Aynı şehirde iken bile çeşitli nedenlerle görüşleri engellenen ya da keyfi uygulamalarla ancak bir kısmı kullandırılan tutsakların bu hakları da, yapılan sürgün sevklerle ellerinden tamamen alınmak isteniyor. Bölgedeki çoğu yoksul tutsak aileleri, Batı illerine sürgün edilen yakınlarını parasızlıktan ziyaret edemiyor. Özellikle kadın tutuklu ve hükümlülerin, maruz bırakıldığı sürgün sevkler sırasında, tutuklu ve hükümlüler gerek yolda gerekse gittikleri cezaevinde şiddete ve psikolojik işkenceye uğruyor. Çoğunluğu batı illerine yapılan sürgünler sonrası aileler ise ya ekonomik koşullardan kaynaklı aylarca hatta yıllarca ziyarete gidemiyor ya da gittikleri faşizan illerde kendilerini tehdit altında hissediyor.

‘SEN PKK’LISIN, KÜRTLERİN KALBİ NASIL AĞRIR?’

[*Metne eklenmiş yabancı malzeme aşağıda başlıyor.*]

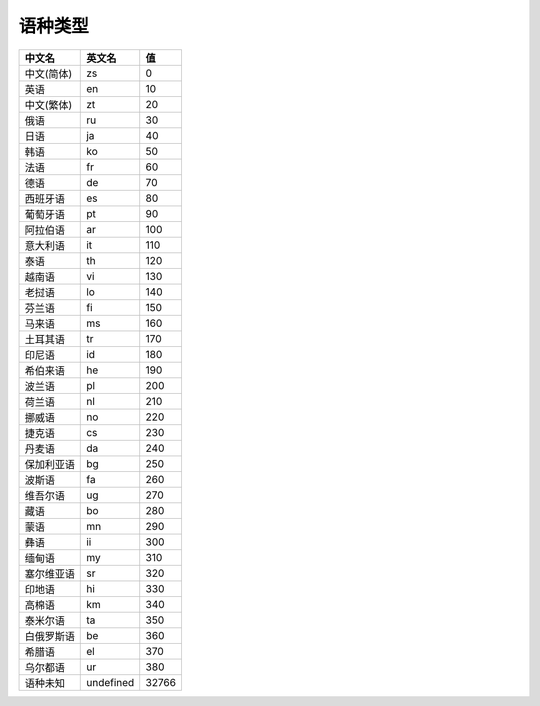 **语种类型**
============

========== ========= =====
中文名     英文名    值
========== ========= =====
中文(简体) zs        0
英语       en        10
中文(繁体) zt        20
俄语       ru        30
日语       ja        40
韩语       ko        50
法语       fr        60
德语       de        70
西班牙语   es        80
葡萄牙语   pt        90
阿拉伯语   ar        100
意大利语   it        110
泰语       th        120
越南语     vi        130
老挝语     lo        140
芬兰语     fi        150
马来语     ms        160
土耳其语   tr        170
印尼语     id        180
希伯来语   he        190
波兰语     pl        200
荷兰语     nl        210
挪威语     no        220
捷克语     cs        230
丹麦语     da        240
保加利亚语 bg        250
波斯语     fa        260
维吾尔语   ug        270
藏语       bo        280
蒙语       mn        290
彝语       ii        300
缅甸语     my        310
塞尔维亚语 sr        320
印地语     hi        330
高棉语     km        340
泰米尔语   ta        350
白俄罗斯语 be        360
希腊语     el        370
乌尔都语   ur        380
语种未知   undefined 32766
========== ========= =====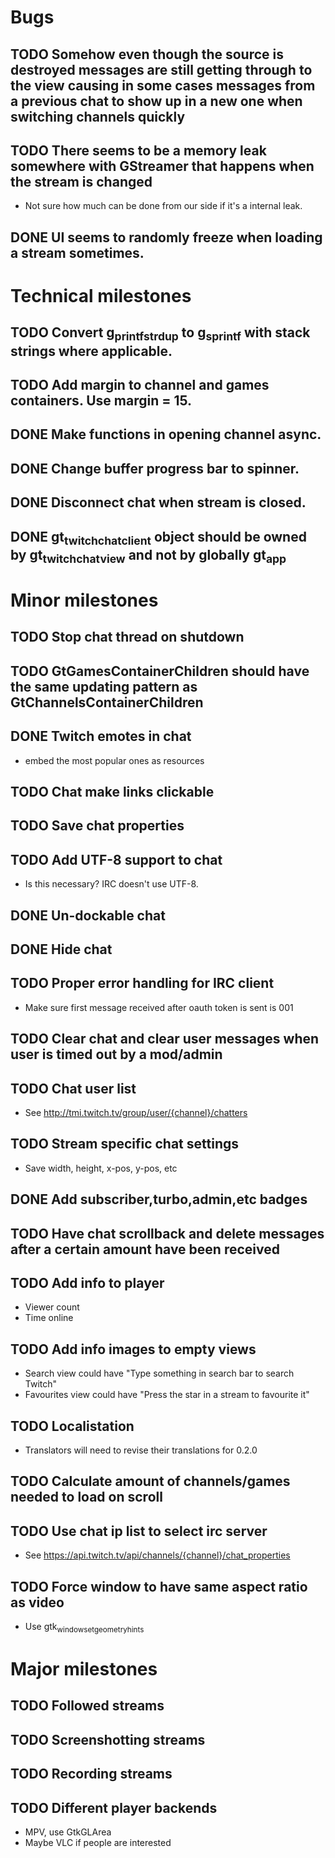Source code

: * Bugs
** TODO Somehow even though the source is destroyed messages are still getting through to the view causing in some cases messages from a previous chat to show up in a new one when switching channels quickly
** TODO There seems to be a memory leak somewhere with GStreamer that happens when the stream is changed
   - Not sure how much can be done from our side if it's a internal leak.
** DONE UI seems to randomly freeze when loading a stream sometimes.
* Technical milestones
** TODO Convert g_printf_strdup to g_sprintf with stack strings where applicable.
** TODO Add margin to channel and games containers. Use margin = 15.
** DONE Make functions in opening channel async.
** DONE Change buffer progress bar to spinner.
** DONE Disconnect chat when stream is closed.
** DONE gt_twitch_chat_client object should be owned by gt_twitch_chat_view and not by globally gt_app
* Minor milestones
** TODO Stop chat thread on shutdown
** TODO GtGamesContainerChildren should have the same updating pattern as GtChannelsContainerChildren
** DONE Twitch emotes in chat
   - embed the most popular ones as resources
** TODO Chat make links clickable
** TODO Save chat properties
** TODO Add UTF-8 support to chat
   - Is this necessary? IRC doesn't use UTF-8.
** DONE Un-dockable chat
** DONE Hide chat
** TODO Proper error handling for IRC client
   - Make sure first message received after oauth token is sent is 001
** TODO Clear chat and clear user messages when user is timed out by a mod/admin
** TODO Chat user list
   - See http://tmi.twitch.tv/group/user/{channel}/chatters
** TODO Stream specific chat settings
   - Save width, height, x-pos, y-pos, etc
** DONE Add subscriber,turbo,admin,etc badges
** TODO Have chat scrollback and delete messages after a certain amount have been received
** TODO Add info to player
   - Viewer count
   - Time online
** TODO Add info images to empty views
   - Search view could have "Type something in search bar to search Twitch"
   - Favourites view could have "Press the star in a stream to favourite it"
** TODO Localistation
   - Translators will need to revise their translations for 0.2.0
** TODO Calculate amount of channels/games needed to load on scroll
** TODO Use chat ip list to select irc server
   - See https://api.twitch.tv/api/channels/{channel}/chat_properties
** TODO Force window to have same aspect ratio as video
   - Use gtk_window_set_geometry_hints
* Major milestones
** TODO Followed streams
** TODO Screenshotting streams
** TODO Recording streams
** TODO Different player backends
   - MPV, use GtkGLArea
   - Maybe VLC if people are interested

Sürgünler, tedaviye erişememe, ağır hastalık, işkence ve kötü muamele, kapasite üstü aşırı doluluk, tutukluların günlük olarak yaşadığı ihlaller olarak varlığını sürdürürken, Feride Akbaş Diyarbakır D Tipi Cezaevi’nde bulunan kalp hastası abisinin durumuna dikkat çekiyor. Giresun Cezaevi’ne sevk edilen abisinin tedavisinden dolayı henüz sevkinin yapılmadığını söyleyen Akbaş, abisinin bir ameliyat geçirdiğini dile getirerek şöyle konuşuyor: “Abim kalp rahatsızı, bazen kendinden geçiyor. Bir defa Urfa’ya hastaneye gönderildi ama orada tedavi edilmedi. Doktor abime ‘PKK’nın kalbi ağrıyor mu?’, ‘Sen PKK’lısın Kürtlerin kalbi nasıl ağrır?’ demiş ve tedavi edilmemiş. Sonrasında abimi bir ay tek başına hücreye atmışlar. Görüşüne gittiğimizde abim ‘bir aydır kimseyle konuşmamışım, konuşmayı da unutmuşum, konuşamıyorum’ dedi bize. Abim, yemek vermiyorlar bir parça ekmeği kapının altından veriyorlar diye anlattı.”

Abisinin sevkinin tekrar Diyarbakır’a yapılarak burada kalmasını istediklerini belirten Akbaş, sevkin yapılması için idareden “2,5 milyar verin getiririz” yanıtını aldıklarını söylüyor.

YOKSULLUKTAN CEZAEVİNDEKİ EŞİNİ GÖRMEYE GİDEMİYOR

2 aylık hamileyken eşi 9 yıl ceza alarak cezaevine konulan Ayşe Özkan, 2 çocuğuyla tek başına kaldı. Eşi Diyarbakır D Tipi Cezaevi’nden Çankırı Cezaevi’ne sevk edildikten sonra maddi koşullar nedeniyle sadece bir defa görüşüne gidebildiğini anlatan Özkan, yine yoksulluk nedeniyle okul çağına gelen çocuğunu da okula gönderemiyor.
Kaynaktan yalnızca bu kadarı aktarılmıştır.